Sunday, November 20, 2016

PANDANGAN GUS DUR TENTANG KEWALIAN GUS MIEK

Gus Miek atau KH HAMIM THOHARI adalah putra KH.Jazuli Ustman, pendiri pesantren Al Falah, Ploso, Kediri. Seorang pencetus lahirnya MAJELIS SEMA'AN AL QUR'AN DAN DZIKRUL GHOFILIN yang diyakini banyak orang sebagai seorang WALI.

Jenis wali itu ada bermacam-macam. Ada wali quthb, pemimpin wali, jumlahnya satu tiap zaman. Ada wali abdal, dan lain-lain. Tapi yang lebih banyak adalah wali tak berlabel. Masing-masing wali diberi peran dan penampilan yang berbeda-beda oleh Allah. Dari meraka ada yang tahu dia wali, tapi ada yang tidak menyadari dia wali.
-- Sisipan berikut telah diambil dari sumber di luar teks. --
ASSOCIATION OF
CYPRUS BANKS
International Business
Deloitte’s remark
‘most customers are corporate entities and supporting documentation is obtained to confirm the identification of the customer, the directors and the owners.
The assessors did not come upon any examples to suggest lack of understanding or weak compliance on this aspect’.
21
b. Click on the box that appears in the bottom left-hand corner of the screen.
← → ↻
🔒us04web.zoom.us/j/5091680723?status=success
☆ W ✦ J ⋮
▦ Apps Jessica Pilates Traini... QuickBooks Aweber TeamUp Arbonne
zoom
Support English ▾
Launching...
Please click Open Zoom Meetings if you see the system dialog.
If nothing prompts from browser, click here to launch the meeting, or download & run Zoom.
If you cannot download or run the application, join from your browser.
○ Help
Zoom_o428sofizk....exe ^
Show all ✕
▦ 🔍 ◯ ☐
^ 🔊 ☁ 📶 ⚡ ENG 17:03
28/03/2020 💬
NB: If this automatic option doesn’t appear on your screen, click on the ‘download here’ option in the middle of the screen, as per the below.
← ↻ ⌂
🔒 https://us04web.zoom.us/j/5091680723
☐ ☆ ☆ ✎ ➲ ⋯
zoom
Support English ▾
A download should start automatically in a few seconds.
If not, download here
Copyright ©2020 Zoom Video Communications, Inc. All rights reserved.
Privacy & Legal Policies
Salah satu hal yang dianggap jadi indikator kewalian adalah punya kelebihan-kelebihan yang khariqul 'adah yakni menyimpang dari kelaziman, atau  nyleneh (b. Jawa). Tapi tak semua wali punya kelebihan supranatural. Dan yang punya kekuatan supranatural tak otomatis wali. Tukang sihir dan orang jahat bisa juga punya.
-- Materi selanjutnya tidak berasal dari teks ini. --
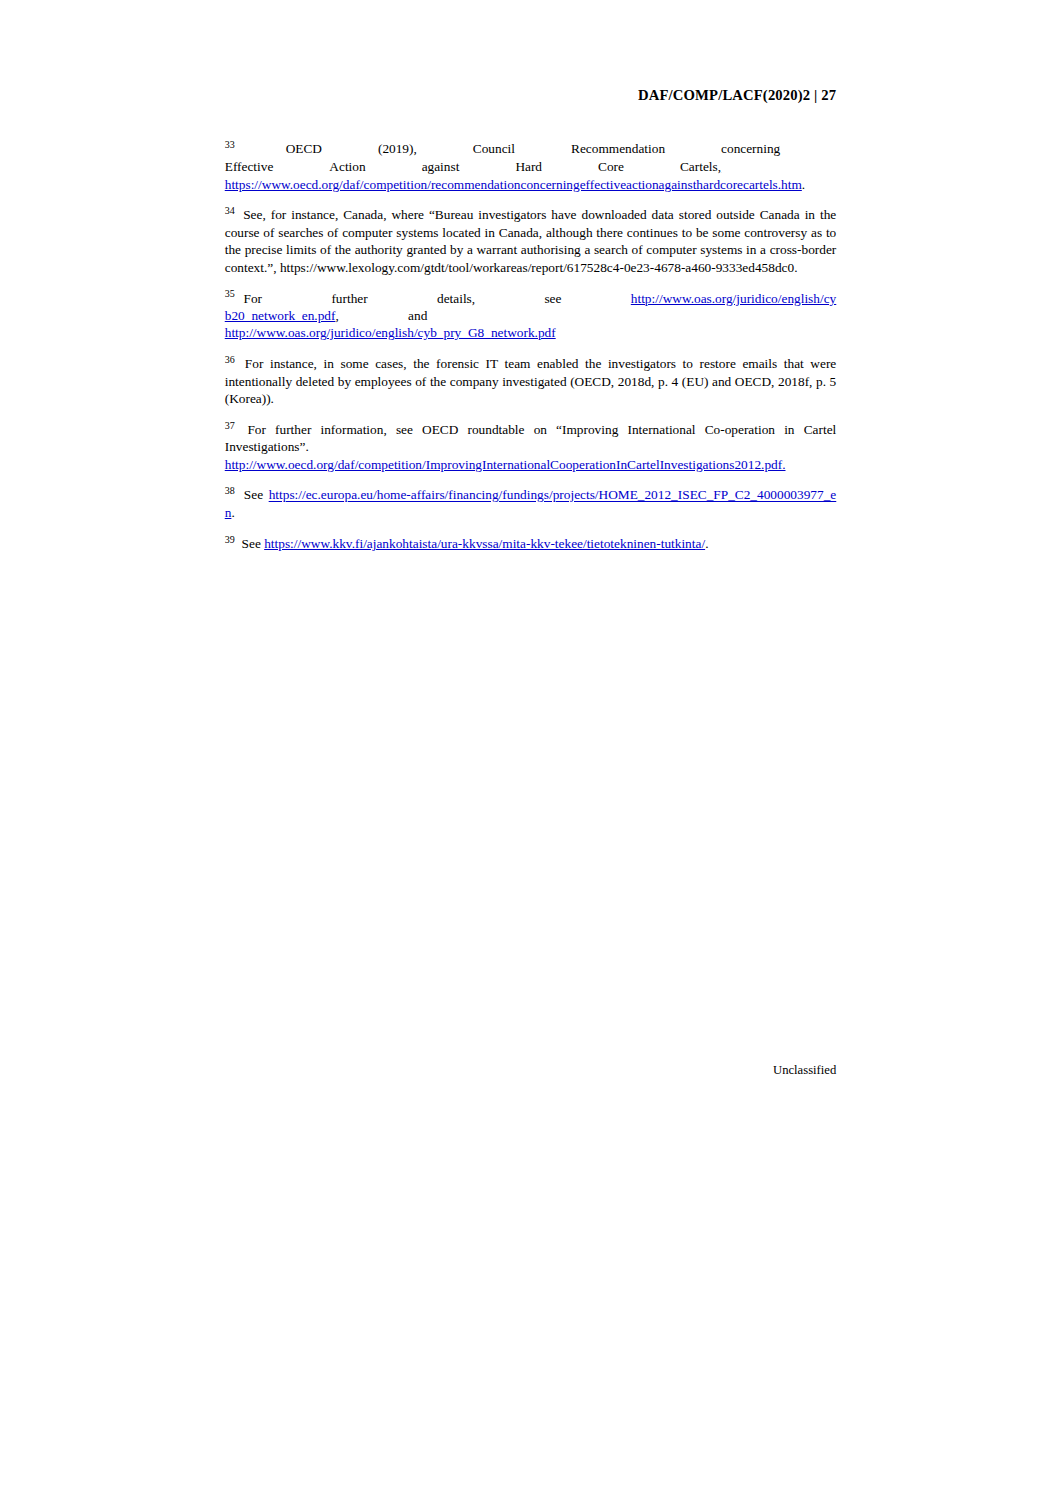DAF/COMP/LACF(2020)2 | 27
33 OECD (2019), Council Recommendation concerning Effective Action against Hard Core Cartels,
https://www.oecd.org/daf/competition/recommendationconcerningeffectiveactionagainsthardcorecartels.htm.
34 See, for instance, Canada, where “Bureau investigators have downloaded data stored outside Canada in the course of searches of computer systems located in Canada, although there continues to be some controversy as to the precise limits of the authority granted by a warrant authorising a search of computer systems in a cross-border context.”, https://www.lexology.com/gtdt/tool/workareas/report/617528c4-0e23-4678-a460-9333ed458dc0.
35 For further details, see http://www.oas.org/juridico/english/cyb20_network_en.pdf, and
http://www.oas.org/juridico/english/cyb_pry_G8_network.pdf
36 For instance, in some cases, the forensic IT team enabled the investigators to restore emails that were intentionally deleted by employees of the company investigated (OECD, 2018d, p. 4 (EU) and OECD, 2018f, p. 5 (Korea)).
37 For further information, see OECD roundtable on “Improving International Co-operation in Cartel Investigations”.
http://www.oecd.org/daf/competition/ImprovingInternationalCooperationInCartelInvestigations2012.pdf.
38 See https://ec.europa.eu/home-affairs/financing/fundings/projects/HOME_2012_ISEC_FP_C2_4000003977_en.
39 See https://www.kkv.fi/ajankohtaista/ura-kkvssa/mita-kkv-tekee/tietotekninen-tutkinta/.
Unclassified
Wali bisa tampil dalam berbagai bentuk. Salah satunya dikenal sebagai Wali Malamatiyyah. Malamatiyyah adalah wali yang oleh Allah diminta menyembunyikan kewaliannya, dengan tampil buruk di mata manusia, buruk menurut standar dzahir. Dengan dipersepsikan buruk dan nista, lalu dikucilkan/diabaikan, sang wali jadi bisa fokus pada kemesraannya dengan Gusti Allah. Dengan kata lain, mono-loyalitas wali malamatiyyah kepada cintanya ke Allah-lah yang membuatnya tak peduli dengan ukuran-ukuran manusia.

Konsep tentang Wali Malamatiyyah itulah yang sering dinisbatkan ke Gus Miek yang bergaul akrab dengan dunia remang-remang, diskotik, perjudian, pelacuran dan lain-lain. Di tulisan Gus Dur, Beliau menyinggung soal kehidupan ganda Gus Miek yang kontras, dunia sema'an Qur'an tapi juga dunia hitam. Gus Miek bisa begitu intens dengan dunia sufistik pesantren, tapi pada saat yang sama berada di bar dan diskotik menenggak bir hitam.
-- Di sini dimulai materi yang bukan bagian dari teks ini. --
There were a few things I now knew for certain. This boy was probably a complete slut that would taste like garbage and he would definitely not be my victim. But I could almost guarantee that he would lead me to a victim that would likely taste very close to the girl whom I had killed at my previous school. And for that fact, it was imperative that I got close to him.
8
Bagaimana kontras semacam itu bisa dijelaskan? Bagaimana Gus Dur memaknainya?

Gus Miek adalah sosok yang sangat dihormati oleh tokoh sekaliber Mbah Hamid Pasuruan dan KH Achmad Siddiq, dan juga Gus Dur. Kok bisa?

Salah satu penjelasan tentang kehidupan ganda Gus Miek adalah bahwa itu sejatinya bukan kehidupan ganda. Gus Miek sejak awal mengasuh majelis "sema'an Al Qur'an dan dzikrul ghafilin" mengingatkan mereka yang lupa pada Allah. Al-Ghafilin, manusia-manusia yang lupa, juga mencakup mereka yang di dunia hitam. Setiap menghadiri sema'an Gus Miek selalu dinanti para jama'ah nya dan tak kurang yang NON MUSLIM pun banyak yang menanti wejangan Beliau. Itulah Gus Miek 'njegur' (menceburkan diri) ke situ. Njegur artinya harus menerima resiko gupak (terkena belepotannya). Tapi Gus Miek diyakini hanya gupak secara lahir, tidak batinnya. Di sinilah Gus Miek diyakini berperan bak pawang yang bisa menaklukkan ular meski dengan resiko dipatuk. Dengan cara begitu Gus Miek menyapa kaum dunia hitam, tidak dengan cara menghujat atau merazia mereka, tapi dengan pendekatan dari dalam. Meng-uwongke (memanusiakan) mereka.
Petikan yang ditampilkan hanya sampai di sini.